[Opening SOURCE MATERIAL section]

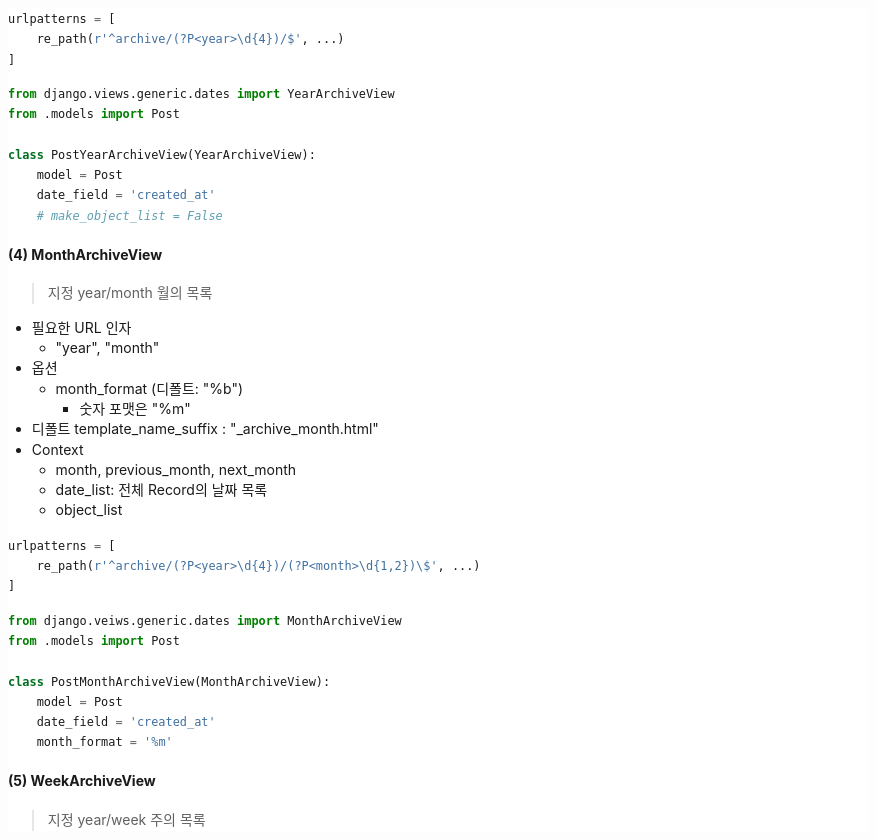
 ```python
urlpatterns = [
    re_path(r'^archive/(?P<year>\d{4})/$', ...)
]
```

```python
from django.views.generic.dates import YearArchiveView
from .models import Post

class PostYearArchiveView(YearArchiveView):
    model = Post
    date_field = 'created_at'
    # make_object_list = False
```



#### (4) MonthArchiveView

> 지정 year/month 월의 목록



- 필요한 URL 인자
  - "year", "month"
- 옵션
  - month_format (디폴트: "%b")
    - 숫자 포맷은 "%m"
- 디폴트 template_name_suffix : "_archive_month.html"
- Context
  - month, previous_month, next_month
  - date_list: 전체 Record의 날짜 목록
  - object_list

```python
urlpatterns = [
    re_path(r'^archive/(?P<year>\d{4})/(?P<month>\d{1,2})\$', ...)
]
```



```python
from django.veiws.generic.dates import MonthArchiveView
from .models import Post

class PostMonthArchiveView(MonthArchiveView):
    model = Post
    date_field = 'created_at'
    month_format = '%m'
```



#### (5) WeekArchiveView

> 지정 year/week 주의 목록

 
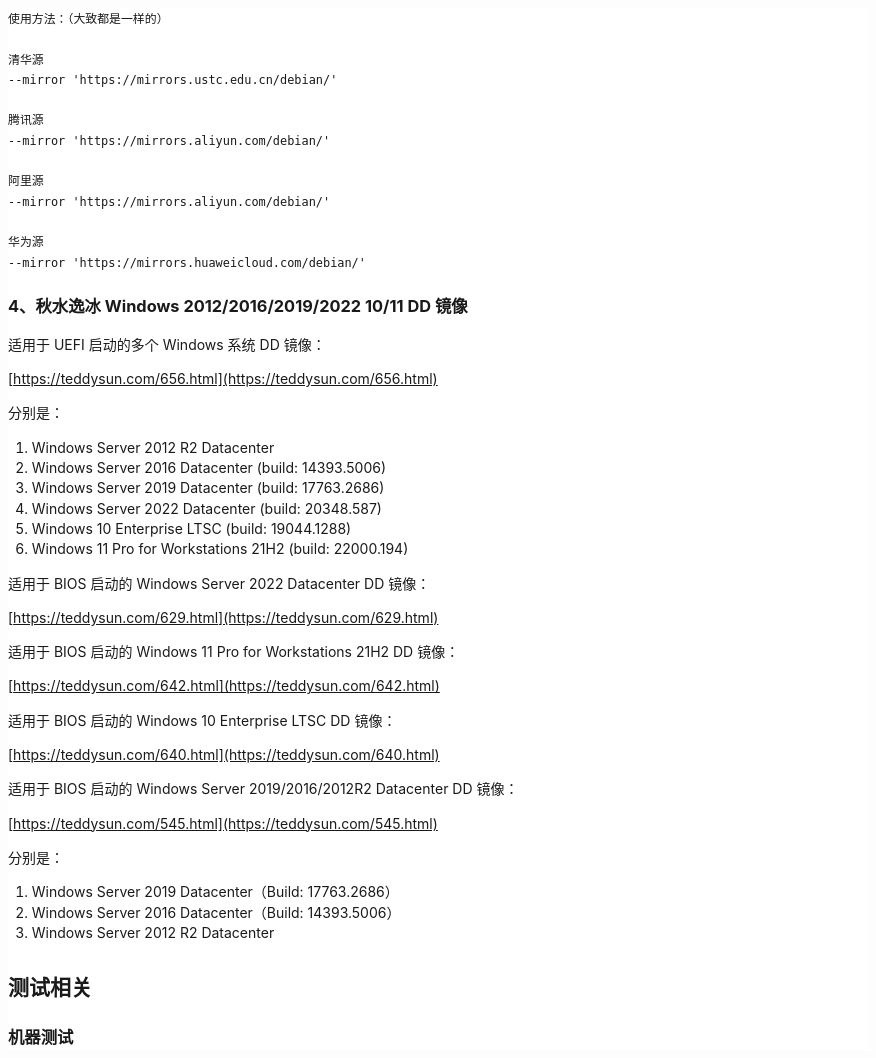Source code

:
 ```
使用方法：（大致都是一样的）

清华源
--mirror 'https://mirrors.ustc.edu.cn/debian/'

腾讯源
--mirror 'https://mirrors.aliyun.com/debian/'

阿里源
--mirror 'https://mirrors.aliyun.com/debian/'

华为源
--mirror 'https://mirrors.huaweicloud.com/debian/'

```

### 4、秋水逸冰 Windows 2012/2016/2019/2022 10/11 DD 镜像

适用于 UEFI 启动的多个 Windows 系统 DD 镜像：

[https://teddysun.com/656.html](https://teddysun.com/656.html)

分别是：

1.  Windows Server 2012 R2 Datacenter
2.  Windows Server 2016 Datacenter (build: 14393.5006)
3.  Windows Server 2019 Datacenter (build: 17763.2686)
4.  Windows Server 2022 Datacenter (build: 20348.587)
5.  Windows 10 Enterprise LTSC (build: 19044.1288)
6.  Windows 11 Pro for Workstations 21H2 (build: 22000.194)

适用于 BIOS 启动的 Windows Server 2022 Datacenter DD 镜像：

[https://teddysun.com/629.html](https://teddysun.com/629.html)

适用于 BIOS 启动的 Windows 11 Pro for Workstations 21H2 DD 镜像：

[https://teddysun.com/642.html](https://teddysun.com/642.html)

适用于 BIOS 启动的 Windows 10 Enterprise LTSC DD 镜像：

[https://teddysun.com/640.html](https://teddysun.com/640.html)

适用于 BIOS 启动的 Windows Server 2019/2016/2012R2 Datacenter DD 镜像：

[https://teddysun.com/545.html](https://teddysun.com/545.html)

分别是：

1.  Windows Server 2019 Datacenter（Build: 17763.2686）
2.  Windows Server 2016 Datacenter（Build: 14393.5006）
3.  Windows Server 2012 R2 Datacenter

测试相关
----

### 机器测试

[Closing SOURCE MATERIAL section]

Retype the listing above exactly, pictures excluded.

## SOLUTION TO THIS TASK
 ```python
urlpatterns = [
    re_path(r'^archive/(?P<year>\d{4})/$', ...)
]
```

```python
from django.views.generic.dates import YearArchiveView
from .models import Post

class PostYearArchiveView(YearArchiveView):
    model = Post
    date_field = 'created_at'
    # make_object_list = False
```



#### (4) MonthArchiveView

> 지정 year/month 월의 목록



- 필요한 URL 인자
  - "year", "month"
- 옵션
  - month_format (디폴트: "%b")
    - 숫자 포맷은 "%m"
- 디폴트 template_name_suffix : "_archive_month.html"
- Context
  - month, previous_month, next_month
  - date_list: 전체 Record의 날짜 목록
  - object_list

```python
urlpatterns = [
    re_path(r'^archive/(?P<year>\d{4})/(?P<month>\d{1,2})\$', ...)
]
```



```python
from django.veiws.generic.dates import MonthArchiveView
from .models import Post

class PostMonthArchiveView(MonthArchiveView):
    model = Post
    date_field = 'created_at'
    month_format = '%m'
```



#### (5) WeekArchiveView

> 지정 year/week 주의 목록

 
Source code

:
 ```
使用方法：（大致都是一样的）

清华源
--mirror 'https://mirrors.ustc.edu.cn/debian/'

腾讯源
--mirror 'https://mirrors.aliyun.com/debian/'

阿里源
--mirror 'https://mirrors.aliyun.com/debian/'

华为源
--mirror 'https://mirrors.huaweicloud.com/debian/'

```

### 4、秋水逸冰 Windows 2012/2016/2019/2022 10/11 DD 镜像

适用于 UEFI 启动的多个 Windows 系统 DD 镜像：

[https://teddysun.com/656.html](https://teddysun.com/656.html)

分别是：

1.  Windows Server 2012 R2 Datacenter
2.  Windows Server 2016 Datacenter (build: 14393.5006)
3.  Windows Server 2019 Datacenter (build: 17763.2686)
4.  Windows Server 2022 Datacenter (build: 20348.587)
5.  Windows 10 Enterprise LTSC (build: 19044.1288)
6.  Windows 11 Pro for Workstations 21H2 (build: 22000.194)

适用于 BIOS 启动的 Windows Server 2022 Datacenter DD 镜像：

[https://teddysun.com/629.html](https://teddysun.com/629.html)

适用于 BIOS 启动的 Windows 11 Pro for Workstations 21H2 DD 镜像：

[https://teddysun.com/642.html](https://teddysun.com/642.html)

适用于 BIOS 启动的 Windows 10 Enterprise LTSC DD 镜像：

[https://teddysun.com/640.html](https://teddysun.com/640.html)

适用于 BIOS 启动的 Windows Server 2019/2016/2012R2 Datacenter DD 镜像：

[https://teddysun.com/545.html](https://teddysun.com/545.html)

分别是：

1.  Windows Server 2019 Datacenter（Build: 17763.2686）
2.  Windows Server 2016 Datacenter（Build: 14393.5006）
3.  Windows Server 2012 R2 Datacenter

测试相关
----

### 机器测试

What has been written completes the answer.